Here is an example of the meals I tend to gravitate towards in my follicular phase:
During breakfast, I am recently getting in the habit of having a fresh-pressed juice right after a big glass of water. During the follicular phase, I crave green juices. I try to have a green juice about 15 minutes before I eat my breakfast, I sometimes add green powder to it or some olive leaf powder extract for my immunity (this is a new thing, I haven’t been doing this for long). I like to incorporate seed cycling during breakfast ( the practice of cycling different seeds for different phases of the menstrual phases). I have only been trying this for two months and although I don’t see too many improvements yet, I enjoy the practice as a good way to bump up my zinc intake. During the follicular phase, the recommended seeds are ground flax seeds and pumpkin seeds. I generally add 1 tablespoon of frozen ground flax seeds to all my breakfast and also add about 1-2 tsp worth of ground pumpkin seeds. One of my go-to breakfasts is Peanut Butter Oatmeal that I usually top with a sprinkle of hemp seeds, strawberries, raspberries and sometimes figs. You can find the link to my recipe here:
Scrambled tofu is one of my most favourite ways to consume tofu! Tofu is high in calcium and iron and I find that I crave it more during my follicular phase. I usually serve it with a side of rocket (for extra greens) avocado and wholemeal, spelt or rye sourdough bread as well as a good sprinkling of kelp flakes for extra iodine. I also love to sprinkle on some sesame seeds on my avocado for extra calcium. Without fail, after lunch, I will always have two pieces of dark chocolate, usually 85% or raw chocolate. You can find my recipe for scrambled tofu here:
Dinner in my follicular phase is generally lighter than some of my other meals. A big family favourite for us is a simple tomato pasta served with wholemeal penne homemade cashew parmesan or a hemp parmesan and a side of rocket, pear walnut, and pomegranate (if I have some, if not I leave it out) salad made with olive oil and balsamic vinegar dressing. I also like to sprinkle some kelp flakes on this meal for extra iodine. Recipe for the rocket salad is coming soon, but I will link the pasta recipe and cashew parmesan recipe here. I’ve recently swapped out my canned tomatoes for chopped cherry tomatoes. It makes the meal less acidic and I can worry less about chemicals leaching from tomato cans (canned tomatoes are the worst for leaching chemicals because they are so acidic)

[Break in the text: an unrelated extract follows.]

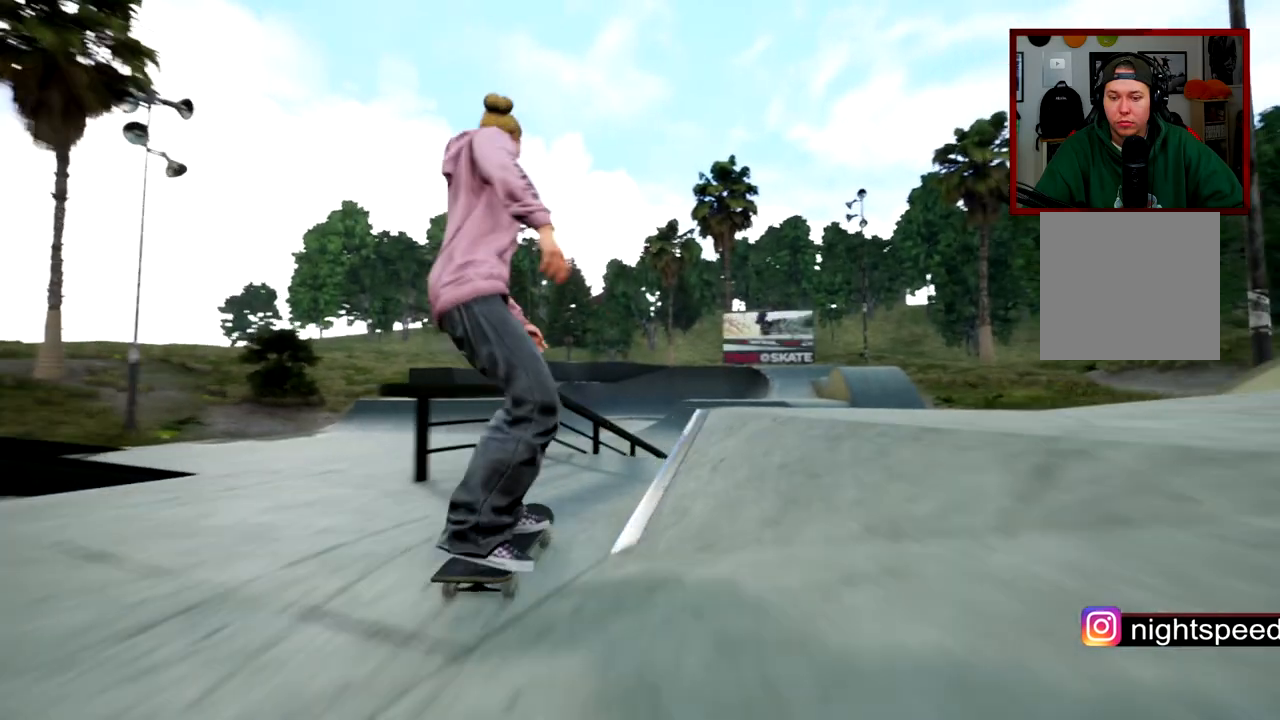
{"buttons": ["R1", "R2"], "left_stick": "down", "right_stick": "center", "events": [[400, "left_stick", "down"]]}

In all honesty, I am usually too full after dinner for dessert in the follicular phase (as I said my appetite is usually much lower so I don’t really feel like it. I generally eat all the dessert in the next phase) but I wanted to include a dessert that is great for the follicular phase of the cycle. It is loaded with zinc and calcium and phytoestrogens. I have a lot of different desserts stashed in my freezer at all times because of my blogging so I will have some when I feel like it, and if I don’t feel like it, which I usually don’t, I just have some more dark chocolate and that’s it for me for the day.